SOURCE DOCUMENT
Several Frankia genomes are now available which may help clarify how the symbiosis between prokaryote and plant evolved, how the environmental and geographical adaptations occurred, the metabolic diversity, and the horizontal gene flow among the symbiotic prokaryotes.

Frankia can resist low concentration of heavy metals such as, Cu, Co, and Zn. Frankia may be an advantage for degraded soil. Degraded soil is known as soil that is heavy metal rich or nutrient depleted due to a drought. Frankia is a nitrogen-fixed organism, explaining why it is able to resist heavy metals.

Frankia is a gram-positive Bacteria that is found on the roots of plants. The fact that Frankia is gram-positive means that the bacteria is made up of thick cell walls made out of protein called peptidoglycan. This helps with the resistance of the heavy metals that may be in the degraded soil.

MATERIAL SUPPLIED

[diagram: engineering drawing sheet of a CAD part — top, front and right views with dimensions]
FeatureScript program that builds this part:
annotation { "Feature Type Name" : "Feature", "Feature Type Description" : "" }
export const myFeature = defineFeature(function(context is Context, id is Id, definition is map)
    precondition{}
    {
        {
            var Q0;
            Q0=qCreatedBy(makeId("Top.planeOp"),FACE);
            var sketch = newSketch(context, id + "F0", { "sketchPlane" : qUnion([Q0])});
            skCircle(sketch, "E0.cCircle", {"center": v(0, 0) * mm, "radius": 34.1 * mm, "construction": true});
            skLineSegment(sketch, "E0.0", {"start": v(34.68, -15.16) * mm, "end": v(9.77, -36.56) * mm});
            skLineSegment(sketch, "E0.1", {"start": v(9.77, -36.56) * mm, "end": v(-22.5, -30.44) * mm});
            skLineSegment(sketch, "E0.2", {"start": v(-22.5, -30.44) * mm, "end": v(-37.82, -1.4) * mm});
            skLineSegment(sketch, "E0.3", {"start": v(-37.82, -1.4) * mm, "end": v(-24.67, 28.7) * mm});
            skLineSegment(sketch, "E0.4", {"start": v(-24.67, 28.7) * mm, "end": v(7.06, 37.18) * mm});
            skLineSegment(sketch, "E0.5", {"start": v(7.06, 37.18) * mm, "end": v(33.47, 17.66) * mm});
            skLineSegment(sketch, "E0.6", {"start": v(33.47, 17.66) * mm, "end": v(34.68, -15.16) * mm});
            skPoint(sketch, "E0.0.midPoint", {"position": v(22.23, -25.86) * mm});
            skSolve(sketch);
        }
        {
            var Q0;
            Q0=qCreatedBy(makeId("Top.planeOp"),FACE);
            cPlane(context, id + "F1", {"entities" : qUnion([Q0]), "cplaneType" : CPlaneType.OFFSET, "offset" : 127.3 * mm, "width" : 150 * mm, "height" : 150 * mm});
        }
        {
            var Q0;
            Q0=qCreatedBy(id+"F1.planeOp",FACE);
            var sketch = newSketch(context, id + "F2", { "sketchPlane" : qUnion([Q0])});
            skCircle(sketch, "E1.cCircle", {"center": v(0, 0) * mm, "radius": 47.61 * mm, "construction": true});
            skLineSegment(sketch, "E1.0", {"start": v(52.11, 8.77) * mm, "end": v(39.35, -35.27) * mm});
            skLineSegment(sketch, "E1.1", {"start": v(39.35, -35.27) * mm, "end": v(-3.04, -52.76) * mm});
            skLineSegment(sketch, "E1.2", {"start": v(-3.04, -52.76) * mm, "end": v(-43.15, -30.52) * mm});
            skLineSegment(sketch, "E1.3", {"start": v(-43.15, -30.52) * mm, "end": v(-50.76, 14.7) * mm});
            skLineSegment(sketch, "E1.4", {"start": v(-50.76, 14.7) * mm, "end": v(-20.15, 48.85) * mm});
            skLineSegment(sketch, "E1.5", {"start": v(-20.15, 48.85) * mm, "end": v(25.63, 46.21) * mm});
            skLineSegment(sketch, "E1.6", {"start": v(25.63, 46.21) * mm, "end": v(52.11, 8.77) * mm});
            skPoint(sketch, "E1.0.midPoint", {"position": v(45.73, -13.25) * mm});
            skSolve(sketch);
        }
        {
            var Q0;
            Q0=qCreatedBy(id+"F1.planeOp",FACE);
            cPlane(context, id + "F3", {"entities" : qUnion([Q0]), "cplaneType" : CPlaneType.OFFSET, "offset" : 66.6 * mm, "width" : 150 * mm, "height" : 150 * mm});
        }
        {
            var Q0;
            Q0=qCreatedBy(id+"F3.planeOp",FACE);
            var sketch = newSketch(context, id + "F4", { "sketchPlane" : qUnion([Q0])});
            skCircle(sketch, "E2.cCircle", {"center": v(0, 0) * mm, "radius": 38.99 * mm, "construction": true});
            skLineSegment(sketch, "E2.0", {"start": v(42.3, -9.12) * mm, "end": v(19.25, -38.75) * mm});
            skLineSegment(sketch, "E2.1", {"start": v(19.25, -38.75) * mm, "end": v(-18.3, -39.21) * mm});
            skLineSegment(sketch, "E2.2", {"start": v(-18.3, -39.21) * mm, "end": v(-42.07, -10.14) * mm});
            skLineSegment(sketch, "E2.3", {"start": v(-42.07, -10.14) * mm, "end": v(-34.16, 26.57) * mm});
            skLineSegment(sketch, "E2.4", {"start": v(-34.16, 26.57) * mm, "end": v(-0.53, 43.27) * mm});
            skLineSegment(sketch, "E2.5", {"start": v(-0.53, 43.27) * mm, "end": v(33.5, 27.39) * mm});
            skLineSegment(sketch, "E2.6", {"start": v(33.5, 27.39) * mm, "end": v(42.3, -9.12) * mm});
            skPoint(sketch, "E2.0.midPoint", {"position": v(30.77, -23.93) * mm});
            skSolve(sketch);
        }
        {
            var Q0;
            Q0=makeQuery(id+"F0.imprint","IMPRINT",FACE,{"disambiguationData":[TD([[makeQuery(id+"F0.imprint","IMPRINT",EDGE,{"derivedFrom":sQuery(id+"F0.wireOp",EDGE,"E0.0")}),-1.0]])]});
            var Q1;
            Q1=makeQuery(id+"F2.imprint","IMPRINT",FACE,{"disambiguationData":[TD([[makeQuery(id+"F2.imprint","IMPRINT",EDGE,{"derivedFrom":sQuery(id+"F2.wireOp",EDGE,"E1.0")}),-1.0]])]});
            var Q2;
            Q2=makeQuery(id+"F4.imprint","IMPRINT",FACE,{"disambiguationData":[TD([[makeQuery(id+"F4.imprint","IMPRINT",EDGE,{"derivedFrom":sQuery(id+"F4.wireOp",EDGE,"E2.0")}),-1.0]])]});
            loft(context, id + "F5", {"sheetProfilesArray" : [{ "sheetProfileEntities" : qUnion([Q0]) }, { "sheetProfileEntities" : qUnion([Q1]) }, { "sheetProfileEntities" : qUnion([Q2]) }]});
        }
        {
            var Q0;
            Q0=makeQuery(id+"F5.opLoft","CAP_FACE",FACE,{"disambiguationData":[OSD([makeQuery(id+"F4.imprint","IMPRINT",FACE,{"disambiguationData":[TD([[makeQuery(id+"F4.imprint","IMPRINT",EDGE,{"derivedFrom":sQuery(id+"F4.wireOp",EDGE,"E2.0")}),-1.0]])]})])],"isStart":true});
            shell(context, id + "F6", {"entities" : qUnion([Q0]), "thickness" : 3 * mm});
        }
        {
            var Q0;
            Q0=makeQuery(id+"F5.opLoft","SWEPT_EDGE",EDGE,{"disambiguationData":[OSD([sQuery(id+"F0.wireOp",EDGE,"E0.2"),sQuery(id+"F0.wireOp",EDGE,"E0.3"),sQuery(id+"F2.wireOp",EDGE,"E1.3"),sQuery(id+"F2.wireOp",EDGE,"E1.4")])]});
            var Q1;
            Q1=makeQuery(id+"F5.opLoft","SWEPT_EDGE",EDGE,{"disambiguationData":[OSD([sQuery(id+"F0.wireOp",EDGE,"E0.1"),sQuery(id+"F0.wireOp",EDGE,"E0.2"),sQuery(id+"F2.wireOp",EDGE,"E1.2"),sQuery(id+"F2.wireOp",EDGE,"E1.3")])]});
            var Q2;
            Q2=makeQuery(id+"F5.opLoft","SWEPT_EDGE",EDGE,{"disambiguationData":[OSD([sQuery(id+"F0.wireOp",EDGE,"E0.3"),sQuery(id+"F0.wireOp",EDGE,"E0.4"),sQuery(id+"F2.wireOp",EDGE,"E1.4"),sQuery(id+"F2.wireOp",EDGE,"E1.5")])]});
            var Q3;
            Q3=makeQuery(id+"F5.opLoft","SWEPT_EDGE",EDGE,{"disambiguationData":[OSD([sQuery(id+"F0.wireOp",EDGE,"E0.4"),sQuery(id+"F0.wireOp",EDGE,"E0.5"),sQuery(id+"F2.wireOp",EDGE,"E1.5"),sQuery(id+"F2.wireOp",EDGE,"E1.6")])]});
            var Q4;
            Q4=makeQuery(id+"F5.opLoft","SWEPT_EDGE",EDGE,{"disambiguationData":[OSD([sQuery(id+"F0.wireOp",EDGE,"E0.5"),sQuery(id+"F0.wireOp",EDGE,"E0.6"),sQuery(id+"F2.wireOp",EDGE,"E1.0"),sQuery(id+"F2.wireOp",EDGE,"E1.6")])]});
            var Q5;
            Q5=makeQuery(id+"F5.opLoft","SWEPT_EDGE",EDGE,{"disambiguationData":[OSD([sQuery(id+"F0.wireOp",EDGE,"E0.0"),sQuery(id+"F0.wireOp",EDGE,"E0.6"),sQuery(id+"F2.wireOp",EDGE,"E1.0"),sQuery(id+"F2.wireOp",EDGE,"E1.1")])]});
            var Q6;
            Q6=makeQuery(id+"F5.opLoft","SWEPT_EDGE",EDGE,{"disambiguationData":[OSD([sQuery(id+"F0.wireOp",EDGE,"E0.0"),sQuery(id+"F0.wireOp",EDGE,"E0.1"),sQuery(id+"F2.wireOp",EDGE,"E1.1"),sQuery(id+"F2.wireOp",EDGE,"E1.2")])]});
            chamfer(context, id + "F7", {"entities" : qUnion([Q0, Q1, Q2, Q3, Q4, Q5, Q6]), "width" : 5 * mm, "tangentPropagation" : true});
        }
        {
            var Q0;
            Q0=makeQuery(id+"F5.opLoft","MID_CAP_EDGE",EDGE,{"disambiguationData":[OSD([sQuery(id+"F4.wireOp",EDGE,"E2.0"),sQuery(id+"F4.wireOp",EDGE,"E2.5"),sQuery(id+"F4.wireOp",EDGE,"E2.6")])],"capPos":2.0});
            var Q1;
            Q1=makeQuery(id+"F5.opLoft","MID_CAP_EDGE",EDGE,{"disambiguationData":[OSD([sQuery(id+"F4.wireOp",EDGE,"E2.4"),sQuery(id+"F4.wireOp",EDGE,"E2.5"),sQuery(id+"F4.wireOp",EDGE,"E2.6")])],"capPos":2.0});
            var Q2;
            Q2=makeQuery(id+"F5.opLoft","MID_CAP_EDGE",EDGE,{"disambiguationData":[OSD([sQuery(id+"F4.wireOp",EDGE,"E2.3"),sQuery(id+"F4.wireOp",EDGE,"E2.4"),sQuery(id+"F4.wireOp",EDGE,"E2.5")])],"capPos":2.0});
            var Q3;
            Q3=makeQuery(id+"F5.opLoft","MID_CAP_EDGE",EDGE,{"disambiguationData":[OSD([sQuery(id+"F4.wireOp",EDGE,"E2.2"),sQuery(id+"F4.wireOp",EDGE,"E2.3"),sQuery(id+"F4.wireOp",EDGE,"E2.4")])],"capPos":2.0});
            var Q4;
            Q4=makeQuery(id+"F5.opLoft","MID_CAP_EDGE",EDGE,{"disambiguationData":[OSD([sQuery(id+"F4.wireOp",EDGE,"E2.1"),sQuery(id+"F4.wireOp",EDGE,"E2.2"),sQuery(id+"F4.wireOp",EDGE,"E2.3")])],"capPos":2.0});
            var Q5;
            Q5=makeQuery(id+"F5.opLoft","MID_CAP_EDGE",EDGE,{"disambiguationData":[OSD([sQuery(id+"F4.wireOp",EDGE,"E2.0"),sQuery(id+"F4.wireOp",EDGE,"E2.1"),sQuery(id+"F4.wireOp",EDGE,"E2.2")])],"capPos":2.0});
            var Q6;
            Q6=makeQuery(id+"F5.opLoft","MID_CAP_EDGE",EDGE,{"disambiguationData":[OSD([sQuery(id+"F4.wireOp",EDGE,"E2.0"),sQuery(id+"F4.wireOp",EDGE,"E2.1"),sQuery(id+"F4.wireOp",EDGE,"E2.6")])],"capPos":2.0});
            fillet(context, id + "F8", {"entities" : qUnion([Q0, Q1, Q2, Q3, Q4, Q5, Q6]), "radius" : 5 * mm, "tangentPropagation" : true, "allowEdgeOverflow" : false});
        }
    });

WHAT YOU WILL DO
According to the Frankia text, which heavy metals can Frankia resist at low concentrations?

THE COMPLETED TASK
Cu, Co, and Zn.